• lunedì , 13 Maggio 2024

Lo “scandalo” Tridico e i sepolcri imbiancati

di Carlo Clericetti

L’indignazione che si è scatenata sulla retribuzione fissata per il presidente dell’Inps, Pasquale Tridico, richiama l’immagine evangelica dei “sepolcri imbiancati”, l’invettiva usata da Gesù per denunciare l’ipocrisia di scribi e farisei.

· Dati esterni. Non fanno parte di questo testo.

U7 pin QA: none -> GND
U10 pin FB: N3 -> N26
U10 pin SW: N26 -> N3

E’ innanzitutto singolare che si parli solo di Tridico, mentre non è mai apparso il nome di Franco Bettoni, il presidente dell’Inail a cui con il medesimo provvedimento è stato attribuito un trattamento identico. Che cos’ha di diverso Tridico? Beh, è stato protagonista del varo di due provvedimenti particolarmente invisi alla Confindustria e alla maggior parte del ceto politico, quello sul “reddito di cittadinanza” e – soprattutto – il “Decreto dignità”, timidissimo passo indietro rispetto alla deriva della precarizzazione del lavoro in atto da oltre venti anni.

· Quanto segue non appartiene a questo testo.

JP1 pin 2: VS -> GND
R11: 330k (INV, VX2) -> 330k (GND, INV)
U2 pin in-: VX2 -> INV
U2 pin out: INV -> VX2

Cose imperdonabili, da pericoloso sovversivo che deve essere espulso da un posto di responsabilità e rimandato nella sua università dove potrà fare meno danni. Poco importa che un reddito di sostegno contro la povertà esista in tutti i paesi europei (e che sia stato addirittura raccomandato dalla Commissione). Poco importa che quel decreto abbia funzionato, favorendo le assunzioni a tempo indeterminato rispetto a quelle a termine. Poco importa che l’iter del provvedimento sulla retribuzione sia stato avviato dal governo precedente, nel gennaio 2019; e che i criteri per determinarla risalgano addirittura al 2001. Secondo quei criteri, peraltro – come precisa lo stesso Tridico in una lettera a Repubblica – la retribuzione avrebbe dovuto essere di 240 mila euro, “pari al compenso dei dirigenti centrali dell’Inps e ai vertici di amministrazioni simili”.

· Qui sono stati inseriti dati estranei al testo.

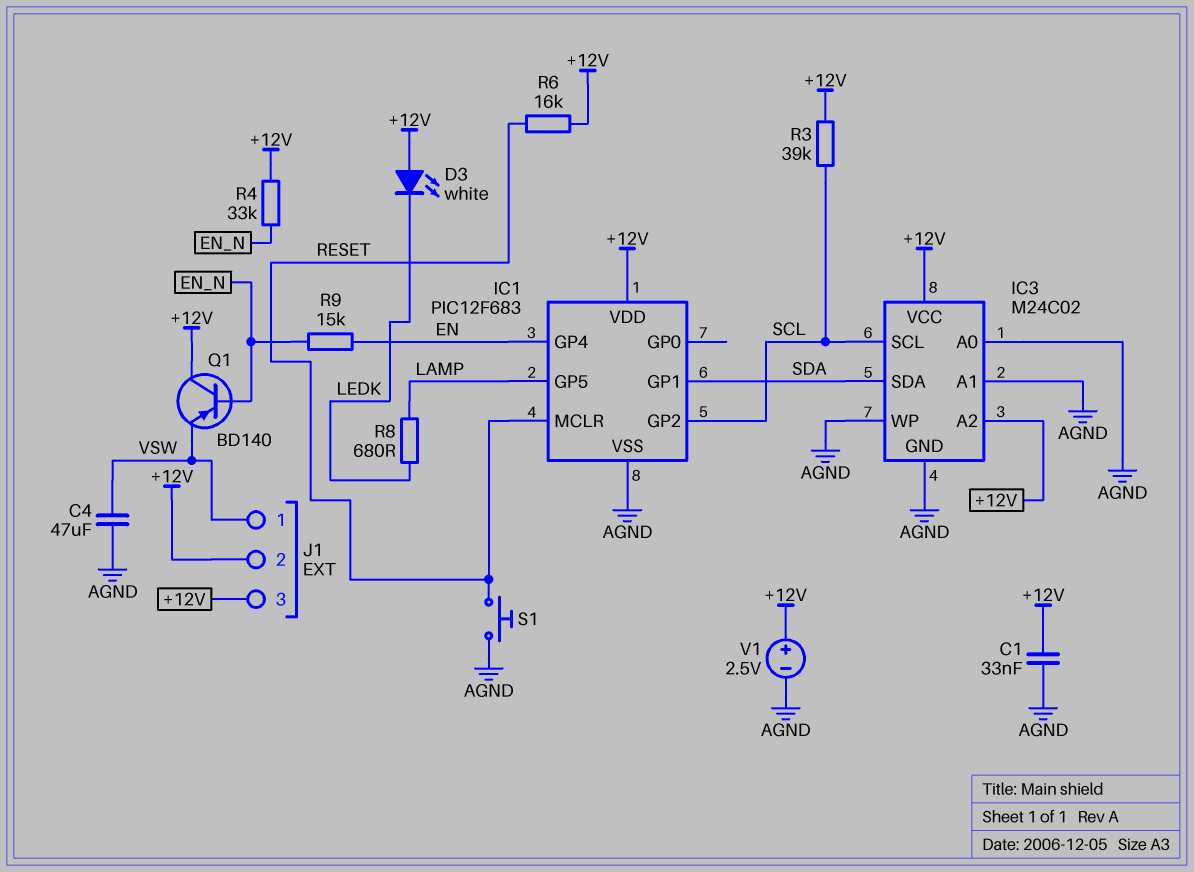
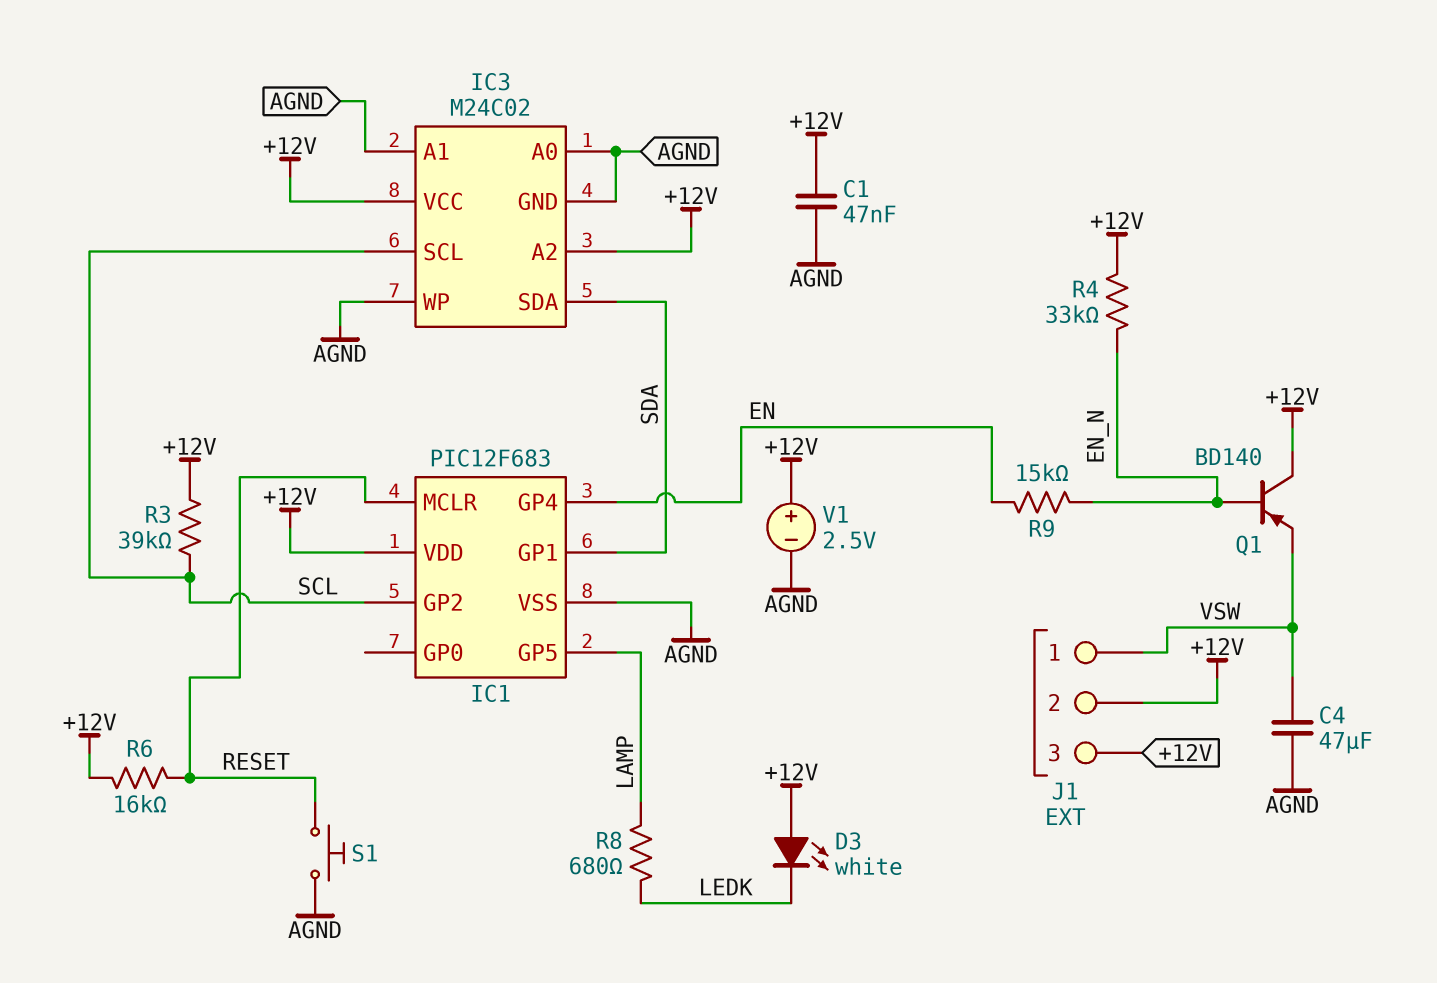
C1: 33nF (+12V, AGND) -> 47nF (+12V, AGND)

Ma una retribuzione del genere è coerente con la gravissima crisi del paese? E’ opportuna in un periodo in cui tante persone hanno perso il lavoro o stanno per perderlo?

Porre la domanda e discuterne non è sbagliato. Quello che è sbagliato, e che rivela l’ipocrisia di chi grida al presunto “scandalo”, è parlare solo di Tridico, guardandosi bene dall’affrontare il problema generale. Perché non c’è solo Tridico che guadagna una cifra relativamente elevata. Non c’è solo lui nell’area della pubblica amministrazione: e allora bisognerebbe discutere se gli stipendi pubblici elevati sono coerenti e opportuni in questa fase economica.

Ma poi ci sono i guadagni del settore privato, che arrivano a livelli sideralmente più alti quando si parla di top manager. Si dirà: ma quelli mica li paga lo Stato. Vero: ma tra i compiti importanti dei governi c’è anche quello su come distribuire gli oneri per il funzionamento del paese, e lo strumento per farlo è la tassazione. Se la situazione è tanto drammatica da dover mettere in discussione il livello delle retribuzioni pubbliche, perché in questa discussione non dovrebbe entrare il livello del prelievo sugli alti redditi del settore privato? Se il problema si pone a causa della crisi, ci si scandalizza per i 150 mila euro di Tridico e Bettoni, per i 240 mila di tanti altri dirigenti pubblici, e non per i molti milioni che tanti guadagnano nel settore privato?

Allora, raccontiamola giusta. Se si vuole porre il problema, come sarebbe giusto, di come e quanto i redditi alti debbano dare il loro contributo contro la crisi, lo si faccia. Altrimenti, se si parla solo di Tridico, questo rimane solo un pretestuoso attacco personale.